The bank’s decision comes a week after the US Federal Reserve said it would end its own asset purchases in March and was likely to raise interest rates for the first time in more than three years.
Monetary policymakers around the world are trying to contain inflation fuelled by rising energy prices and supply shortages as the global economy recovers from the COVID-19 pandemic.
In contrast, the European Central Bank does not plan to raise rates until 2023 despite record inflation, blaming it on temporary factors.
But it has decided the economic recovery is strong enough for it to start carefully dialling back some of its stimulus efforts over the next year.

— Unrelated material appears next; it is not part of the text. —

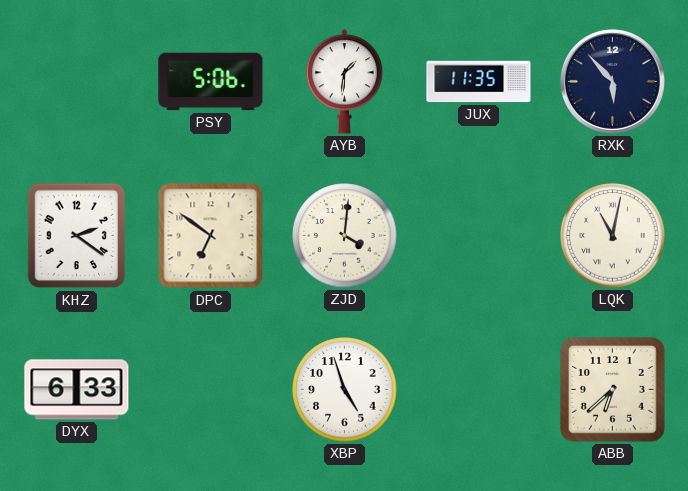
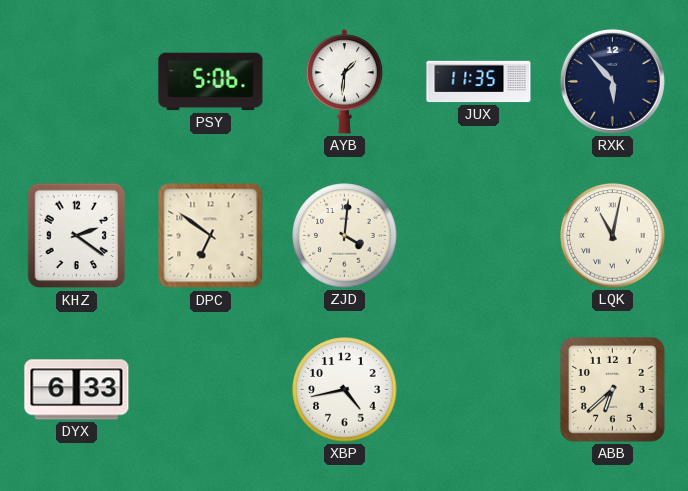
XBP: 4:57 -> 4:43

It also meets on Thursday.
Investors expect the Bank of England to raise its key rate three times this year, pushing the rate to 1.0 per cent by August.
The bank adjusts interest rates as it tries to keep the inflation rate below 2.0 per cent while also promoting economic growth.
Higher interest rates increase how much borrowers pay on everything from home mortgages to credit card purchases, reducing spending and slowing price increases.
Lower rates tend to encourage spending and increase economic growth.
The Bank of England began buying UK government bonds and corporate bonds held by financial institutions in 2009 to pump money into the economy during the global financial crisis.
Policymakers were forced to turn to asset purchases after they had slashed interest rates to 0.5 per cent, limiting their ability to use interest rates to stimulate economic growth.